-- Given data follows --

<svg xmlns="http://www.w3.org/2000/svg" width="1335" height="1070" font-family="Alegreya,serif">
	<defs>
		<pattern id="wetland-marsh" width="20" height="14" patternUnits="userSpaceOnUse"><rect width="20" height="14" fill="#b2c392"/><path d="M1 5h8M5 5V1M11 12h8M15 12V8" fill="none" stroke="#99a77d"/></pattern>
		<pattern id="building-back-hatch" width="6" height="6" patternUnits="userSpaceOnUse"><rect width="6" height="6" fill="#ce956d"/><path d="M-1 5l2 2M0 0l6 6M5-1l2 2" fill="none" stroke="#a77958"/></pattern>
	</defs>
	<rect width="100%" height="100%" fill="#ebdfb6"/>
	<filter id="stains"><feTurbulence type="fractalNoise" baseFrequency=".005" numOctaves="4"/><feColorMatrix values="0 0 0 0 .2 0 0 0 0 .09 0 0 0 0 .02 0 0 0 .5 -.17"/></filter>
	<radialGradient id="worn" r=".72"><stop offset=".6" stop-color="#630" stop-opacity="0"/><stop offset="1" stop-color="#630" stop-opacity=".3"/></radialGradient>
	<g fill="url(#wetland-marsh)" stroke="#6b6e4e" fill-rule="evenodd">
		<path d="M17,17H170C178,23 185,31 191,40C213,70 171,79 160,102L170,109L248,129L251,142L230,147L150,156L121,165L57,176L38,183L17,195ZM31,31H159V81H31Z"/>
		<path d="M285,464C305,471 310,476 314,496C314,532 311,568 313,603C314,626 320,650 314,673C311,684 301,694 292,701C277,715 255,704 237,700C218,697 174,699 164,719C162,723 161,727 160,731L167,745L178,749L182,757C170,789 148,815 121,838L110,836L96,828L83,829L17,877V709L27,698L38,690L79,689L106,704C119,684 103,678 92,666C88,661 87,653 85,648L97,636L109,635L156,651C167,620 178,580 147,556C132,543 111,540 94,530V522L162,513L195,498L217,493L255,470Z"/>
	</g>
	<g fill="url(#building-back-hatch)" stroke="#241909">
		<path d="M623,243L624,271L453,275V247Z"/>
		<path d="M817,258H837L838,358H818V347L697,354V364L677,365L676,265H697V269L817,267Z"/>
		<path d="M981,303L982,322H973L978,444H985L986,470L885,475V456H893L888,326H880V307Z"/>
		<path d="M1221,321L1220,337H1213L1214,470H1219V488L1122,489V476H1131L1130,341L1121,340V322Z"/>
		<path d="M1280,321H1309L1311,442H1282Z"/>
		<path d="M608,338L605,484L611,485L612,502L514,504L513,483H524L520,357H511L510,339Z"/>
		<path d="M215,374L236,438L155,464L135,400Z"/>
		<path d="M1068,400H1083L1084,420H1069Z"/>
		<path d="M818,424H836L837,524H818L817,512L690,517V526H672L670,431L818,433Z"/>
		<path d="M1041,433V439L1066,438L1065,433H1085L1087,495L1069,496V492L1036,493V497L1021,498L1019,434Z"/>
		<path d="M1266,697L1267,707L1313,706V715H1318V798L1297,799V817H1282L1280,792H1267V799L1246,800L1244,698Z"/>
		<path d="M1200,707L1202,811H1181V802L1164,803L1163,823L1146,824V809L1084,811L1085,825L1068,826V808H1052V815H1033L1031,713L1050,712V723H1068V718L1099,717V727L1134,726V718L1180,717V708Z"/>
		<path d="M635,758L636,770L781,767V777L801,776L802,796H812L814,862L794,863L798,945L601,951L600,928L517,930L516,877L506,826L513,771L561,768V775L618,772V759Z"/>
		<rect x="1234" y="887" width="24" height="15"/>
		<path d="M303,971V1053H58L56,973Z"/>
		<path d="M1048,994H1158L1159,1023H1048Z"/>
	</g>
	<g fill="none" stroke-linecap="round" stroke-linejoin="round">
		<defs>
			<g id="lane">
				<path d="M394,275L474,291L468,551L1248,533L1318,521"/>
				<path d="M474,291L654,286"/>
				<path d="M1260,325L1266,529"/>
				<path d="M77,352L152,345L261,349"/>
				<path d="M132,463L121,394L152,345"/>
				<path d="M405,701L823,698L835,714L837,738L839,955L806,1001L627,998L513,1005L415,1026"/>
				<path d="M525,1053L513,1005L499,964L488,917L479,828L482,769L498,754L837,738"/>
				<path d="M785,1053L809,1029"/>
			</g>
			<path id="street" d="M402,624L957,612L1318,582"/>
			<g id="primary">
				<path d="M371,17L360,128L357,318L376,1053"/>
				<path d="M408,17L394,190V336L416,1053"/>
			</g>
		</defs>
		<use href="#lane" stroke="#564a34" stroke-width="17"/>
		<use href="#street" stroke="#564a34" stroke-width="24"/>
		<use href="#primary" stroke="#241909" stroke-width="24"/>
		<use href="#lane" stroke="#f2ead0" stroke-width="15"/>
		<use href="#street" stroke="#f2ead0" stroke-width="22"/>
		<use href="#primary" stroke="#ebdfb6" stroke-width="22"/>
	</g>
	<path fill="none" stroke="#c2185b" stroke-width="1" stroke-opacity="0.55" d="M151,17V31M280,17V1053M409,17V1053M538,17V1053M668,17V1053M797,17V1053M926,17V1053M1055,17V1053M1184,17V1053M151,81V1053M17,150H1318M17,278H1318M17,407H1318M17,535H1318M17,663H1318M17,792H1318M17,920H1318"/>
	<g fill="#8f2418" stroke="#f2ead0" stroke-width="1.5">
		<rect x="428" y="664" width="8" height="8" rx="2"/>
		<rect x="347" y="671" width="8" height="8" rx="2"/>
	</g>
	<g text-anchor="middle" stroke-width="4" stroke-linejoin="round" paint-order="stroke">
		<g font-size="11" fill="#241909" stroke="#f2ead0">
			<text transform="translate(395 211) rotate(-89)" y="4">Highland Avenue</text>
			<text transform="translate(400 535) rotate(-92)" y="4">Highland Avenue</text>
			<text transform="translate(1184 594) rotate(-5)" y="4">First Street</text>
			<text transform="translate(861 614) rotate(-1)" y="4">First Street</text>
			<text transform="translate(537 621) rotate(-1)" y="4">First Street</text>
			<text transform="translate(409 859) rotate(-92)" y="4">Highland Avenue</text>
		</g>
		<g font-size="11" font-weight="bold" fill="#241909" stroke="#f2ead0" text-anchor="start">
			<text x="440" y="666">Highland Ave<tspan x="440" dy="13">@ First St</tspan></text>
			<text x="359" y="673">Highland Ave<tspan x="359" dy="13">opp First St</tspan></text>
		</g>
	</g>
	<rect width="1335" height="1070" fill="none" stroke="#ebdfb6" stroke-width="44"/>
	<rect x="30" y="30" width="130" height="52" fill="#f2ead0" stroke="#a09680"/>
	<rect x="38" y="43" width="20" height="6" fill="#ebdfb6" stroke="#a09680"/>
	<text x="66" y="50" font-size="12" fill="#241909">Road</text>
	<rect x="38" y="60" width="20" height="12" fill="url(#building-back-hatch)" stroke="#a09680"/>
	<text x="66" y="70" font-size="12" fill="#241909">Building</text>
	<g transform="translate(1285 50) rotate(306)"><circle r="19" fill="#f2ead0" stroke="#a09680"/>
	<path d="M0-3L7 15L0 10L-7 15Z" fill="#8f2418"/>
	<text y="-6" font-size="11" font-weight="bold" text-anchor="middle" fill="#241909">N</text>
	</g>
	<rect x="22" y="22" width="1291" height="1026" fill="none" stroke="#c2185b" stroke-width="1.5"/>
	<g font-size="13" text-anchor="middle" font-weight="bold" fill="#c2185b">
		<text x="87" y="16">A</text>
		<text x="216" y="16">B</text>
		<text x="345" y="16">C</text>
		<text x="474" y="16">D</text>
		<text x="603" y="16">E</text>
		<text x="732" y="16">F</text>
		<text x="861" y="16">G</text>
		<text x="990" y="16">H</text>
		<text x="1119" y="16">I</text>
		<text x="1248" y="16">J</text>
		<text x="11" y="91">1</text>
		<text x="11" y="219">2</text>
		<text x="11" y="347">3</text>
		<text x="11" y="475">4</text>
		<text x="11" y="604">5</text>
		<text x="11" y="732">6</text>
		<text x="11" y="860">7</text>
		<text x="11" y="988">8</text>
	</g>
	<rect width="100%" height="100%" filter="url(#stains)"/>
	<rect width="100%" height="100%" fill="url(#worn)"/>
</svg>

-- Given data concluded --

Assignment
Look through the entries above; copy each line where the string "bold" appears.

Task result
		<g font-size="11" font-weight="bold" fill="#241909" stroke="#f2ead0" text-anchor="start">
	<text y="-6" font-size="11" font-weight="bold" text-anchor="middle" fill="#241909">N</text>
	<g font-size="13" text-anchor="middle" font-weight="bold" fill="#c2185b">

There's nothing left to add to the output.